C’est toujours LE sujet qui anime la communauté des influenceurs sur instagram : qui est un “fake” ? Qui ne l’est pas ? Pour aider les marques et agences à différencier les vrais des faux, Hype Auditor (désormais une référence du marché) propose d’analyser les comptes d’influenceurs et la qualité réelle de leur audience.
Pour séduire les marques et augmenter le prix de leurs services, certains n’hésitent toujours pas à recourir à l’achat de followers ou de likes, à des “pods” d’engagement, à des concours en boucle ou, plus récemment, à des commentaires générés par IA pour gonfler artificiellement leurs performances. Une pratique régulièrement pointée du doigt par de nombreux créateurs qui accusent, à raison, les “fake” de menacer l’authenticité de leur travail.
Et les annonceurs dans tout ça ? Mal informés ou pressés, ils prennent le risque d’investir des budgets importants pour toucher… des comptes inactifs ou automatisés, avec un impact réel très faible.

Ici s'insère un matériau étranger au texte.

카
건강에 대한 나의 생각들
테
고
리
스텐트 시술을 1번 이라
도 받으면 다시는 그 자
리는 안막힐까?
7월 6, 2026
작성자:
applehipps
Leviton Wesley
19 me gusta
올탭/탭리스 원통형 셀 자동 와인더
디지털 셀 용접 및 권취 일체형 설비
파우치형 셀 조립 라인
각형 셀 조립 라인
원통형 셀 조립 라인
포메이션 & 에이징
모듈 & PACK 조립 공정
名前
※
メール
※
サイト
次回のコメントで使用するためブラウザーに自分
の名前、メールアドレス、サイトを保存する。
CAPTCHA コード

HypeAuditor intervient en évaluant la qualité d’audience et la portée probable des publications derrière chaque influenceur. L’outil calcule notamment un indicateur propriétaire de crédibilité (souvent appelé Audience Quality Score, AQS), repère les pics de croissance suspects, les audiences incohérentes et les signaux de fraude (achat d’abonnés/likes, engagement artificiel). Comme tout outil, il ne décèle pas tout — notamment les manipulations les plus fines — mais il permet déjà de faire un tri sérieux dans un listing d’influenceurs.

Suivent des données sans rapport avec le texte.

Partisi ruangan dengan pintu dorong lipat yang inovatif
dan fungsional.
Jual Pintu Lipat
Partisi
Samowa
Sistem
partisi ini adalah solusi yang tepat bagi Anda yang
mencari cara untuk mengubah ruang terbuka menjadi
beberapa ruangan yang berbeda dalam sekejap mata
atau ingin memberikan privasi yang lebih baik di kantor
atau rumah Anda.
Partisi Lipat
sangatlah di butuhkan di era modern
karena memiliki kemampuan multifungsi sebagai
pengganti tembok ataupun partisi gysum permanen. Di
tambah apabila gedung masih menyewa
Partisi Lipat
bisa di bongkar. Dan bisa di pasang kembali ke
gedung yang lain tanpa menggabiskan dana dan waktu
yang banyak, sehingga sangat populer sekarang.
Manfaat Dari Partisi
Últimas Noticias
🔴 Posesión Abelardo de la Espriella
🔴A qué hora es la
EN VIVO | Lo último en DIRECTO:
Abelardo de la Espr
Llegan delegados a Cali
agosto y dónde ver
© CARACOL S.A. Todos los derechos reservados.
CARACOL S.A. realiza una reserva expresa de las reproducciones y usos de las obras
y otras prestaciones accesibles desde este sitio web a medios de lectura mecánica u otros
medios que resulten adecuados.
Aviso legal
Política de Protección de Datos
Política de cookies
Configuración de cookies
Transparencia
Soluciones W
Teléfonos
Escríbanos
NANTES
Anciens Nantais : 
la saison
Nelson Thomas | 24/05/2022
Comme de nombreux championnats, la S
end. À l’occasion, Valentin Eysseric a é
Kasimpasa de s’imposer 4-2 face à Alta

Concrètement, pour vérifier un compte, il suffit d’entrer son @ dans la barre de recherche de HypeAuditor pour obtenir un aperçu du profil et un rapport d’audit. Les rapports détaillés et suivis se débloquent via un système de crédits ou d’abonnement, avec des analyses disponibles non seulement pour Instagram, mais aussi pour d’autres plateformes sociales très utilisées par les créateurs.
- Qualité et authenticité de l’audience (part de comptes suspects ou inactifs)
- Taux et structure de l’engagement (likes/commentaires naturels vs artificiels)
- Évolution de l’audience (pics anormaux, provenance des abonnés)
- Correspondance audience/cible (pays, langues, centres d’intérêt)
À l’époque, des “vrais” comme Deedee ou Fadela Mecheri avaient commencé à afficher leur rapport et saluaient l’efficacité du site. En 2026, la pratique s’est professionnalisée : beaucoup d’agences demandent désormais un audit indépendant ou un score de qualité d’audience dans le media kit avant toute collaboration.